Ich wollte in den nächsten zehn Tagen einen Haken an die Sache bekommen (danach höchstens noch Änderungen für die Produktion). D.h. in der Zeit sollten wir auch noch einen Entwurf für die Ausfallenden hin bekommen.
Sonst wird das Ganze zu spät fertig für MY15... und außerdem steht noch ein ganz fettes Projekt vor der Haustür, da will ich Kollisionen vermeiden.


----------



## Pintie (17. April 2014)

alles klar.

Kollisionen will doch keiner....


----------



## arghlol (17. April 2014)

Stefan.Stark schrieb:


> *[..] die Tretlagerhöhe soll der flachen Einstellung vom aktuellen ICB entsprechen. *


Relativ zur Achse, oder absolut?
Was für Werte relativ zur Achse wären das ca. mit und ohne SAG?


----------



## foreigner (17. April 2014)

@Stefan.Stark : Verstehe ich dich so richtig?
Du meintest zur Tretlagerhöhe, dass die absolute Tretlagerhöhe zum Boden gemessen beim neuen Rahmen in der mittleren Position mit 650B Rädern die gleiche sein wird wie beim bisherigen Rahmen mit 26" Rädern in der flachen Position. Richtig?

(Also übersetzt auf 650B Laufrad heißt das, der Tretlager-Offset in der mittleren Position wird so ca. -4,5mm beim neuen Rahmen sein.)

Wenn dem so ist, dann bin ich mit allen Punkten sehr einverstanden!  (Reach dann schon eher -8mm )
Gruß!


----------



## Stefan.Stark (17. April 2014)

Genau so wars gemeint... die absolute Tretlagerhöe soll gleich bleiben. In Relation zur Radlinie wird das Tretlager natürlich abgesenkt. Im momentanen Entwurf liegt das Tretlager bei -4mm in Relation zur Radlinie, also 12mm abgesenkt im Vergleich zum aktuellen ICB. Das entspricht ziemlich genau dem Unterschied im Radius der Laufräder.


----------



## Pintie (17. April 2014)

d.h. wenn ich die neue Wippe ins alte ICB baue....
und 26" fahre...

dann ist die mittlere Stellung so wie jetzt die flache, und ich hab +- verstellbarkeit.

in Bezug auf die "alte" wippe, wo liegen da die Winkel einstellungen? 

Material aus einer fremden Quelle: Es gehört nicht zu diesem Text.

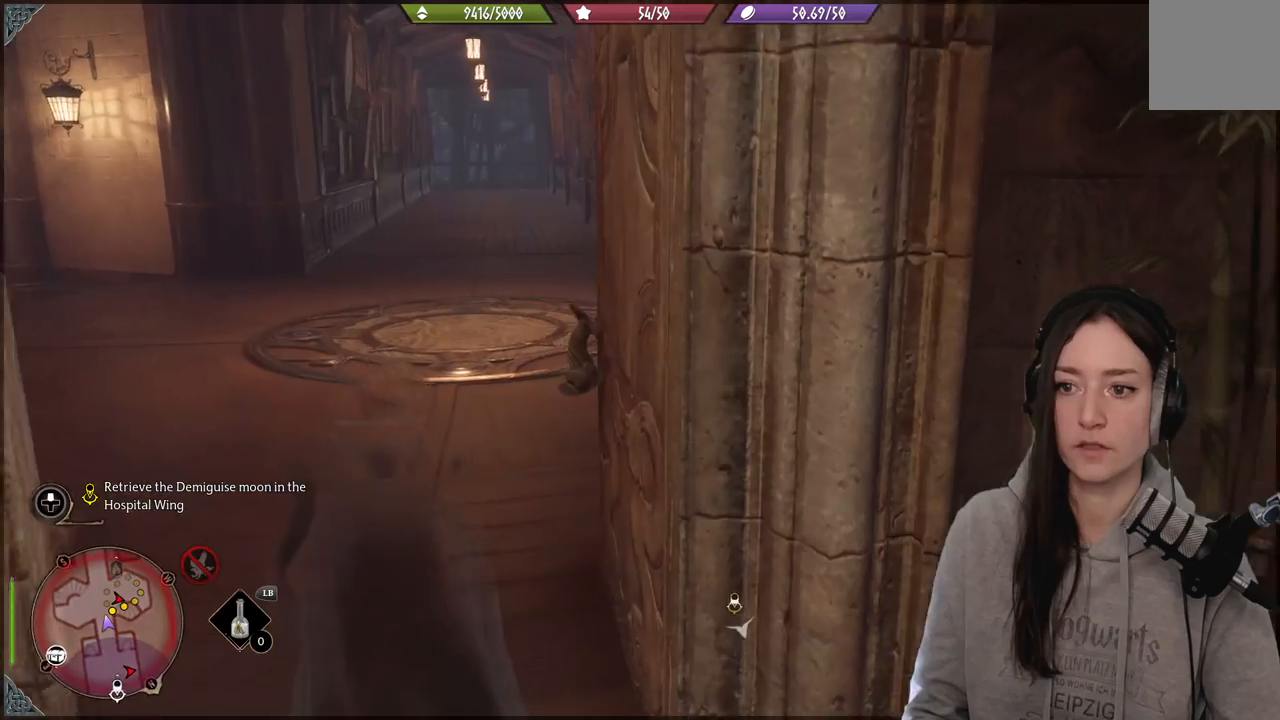
{"buttons": [], "left_stick": "center", "right_stick": "right", "events": [[183, "right_stick", "right"]]}
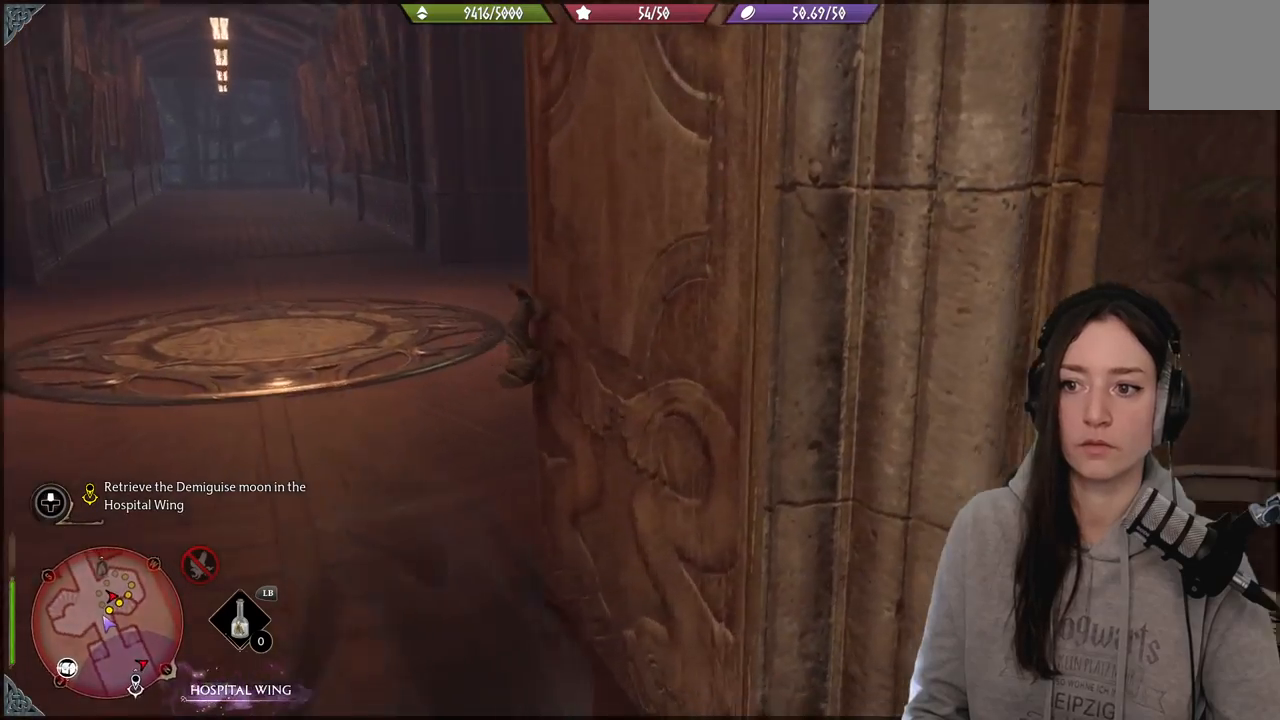
{"buttons": [], "left_stick": "up-left", "right_stick": "right", "events": [[217, "right_stick", "center"], [283, "left_stick", "up-left"], [450, "right_stick", "right"]]}
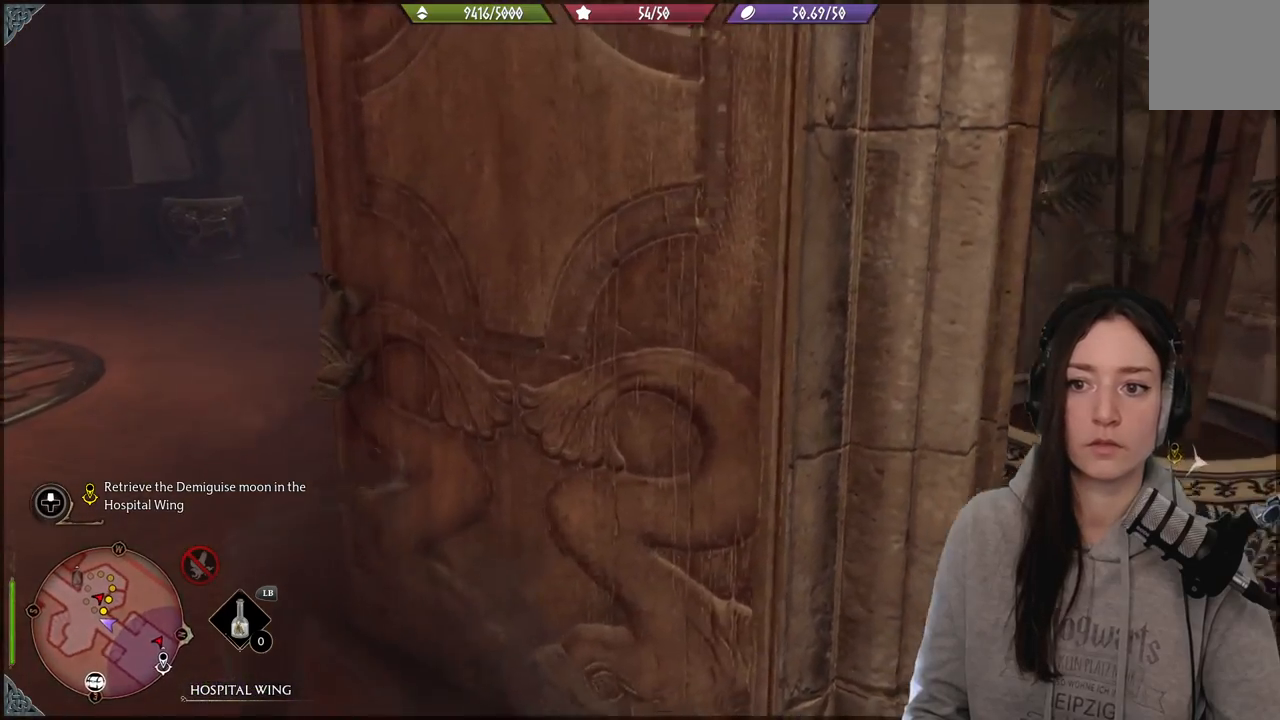
{"buttons": [], "left_stick": "center", "right_stick": "center", "events": [[267, "left_stick", "center"], [467, "right_stick", "center"]]}
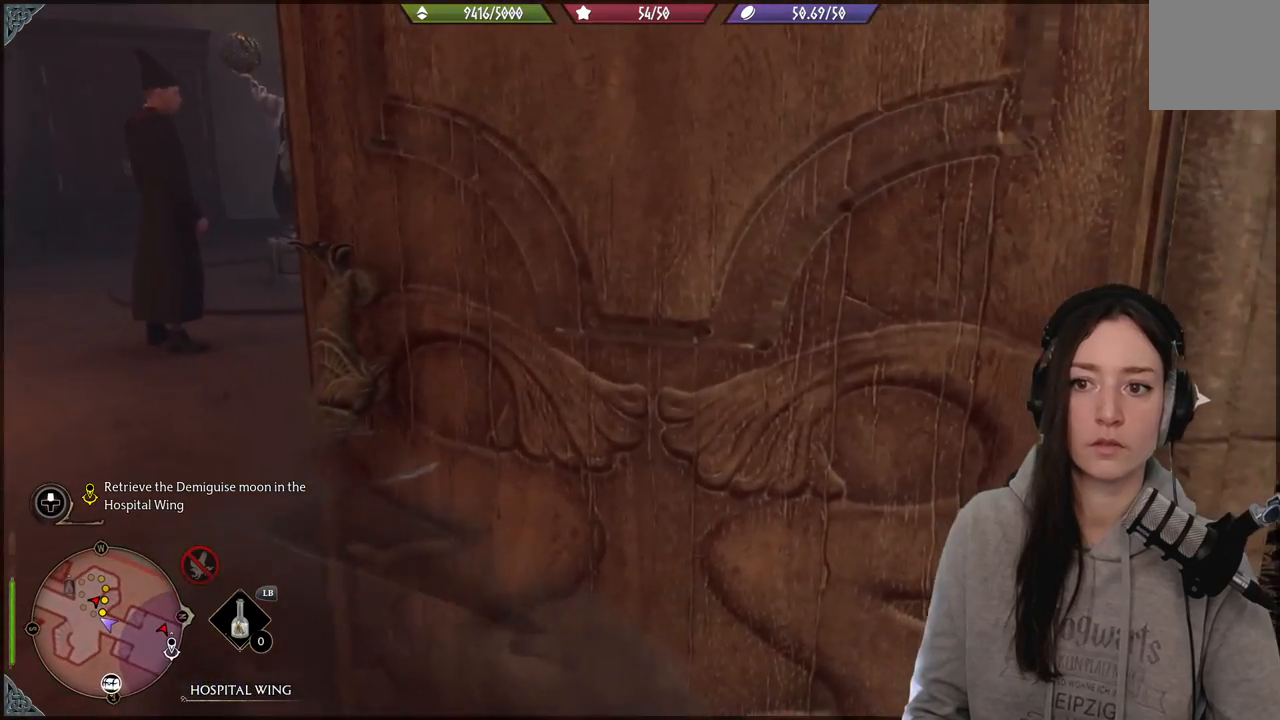
{"buttons": [], "left_stick": "center", "right_stick": "center", "events": []}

was mich eigentlich interessiert... kann ich im alten ICB mit neuer Wippe und 222 Dämpfer die steile Stellung verwenden?


----------



## Stefan.Stark (17. April 2014)

Hi Merlin... bin mir nicht ganz sicher... in der steilen Position stößt das Yoke eventuell gegen das Tretlager, müsste sich aber knapp ausgehen. Ich checke das noch mal, wenn wir mit den Änderungen durch sind.


----------



## MTB-News.de




----------



## Pintie (17. April 2014)

wenn das machbar ist wäre genial.
wenn du das hinbekommst das das Yoke beim 222 Dämpfer gerade nicht angeht denk ich mir ein nettes präsent aus.


----------



## Tobiwan (18. April 2014)

Hallo Stephan,
für mich hört sich die Geometrie-Verstellung und die angedachten Werte sehr gut an. 
Von mir aus - machen 
Gruss
Tobi


----------



## doriuscrow (18. April 2014)

@Stefan.Stark - hast du zufällig im Nachbarthread gelesen, wie hervorragend die R'nC Tauschaktion läuft?


----------



## Stefan.Stark (20. April 2014)

Hi doriuscrow,

habe bisher noch nicht reingeschaut... habe im Moment so viele Baustellen, dass ich garnicht alles mitverfolgen kann. Gleich mal einen Blick werfen...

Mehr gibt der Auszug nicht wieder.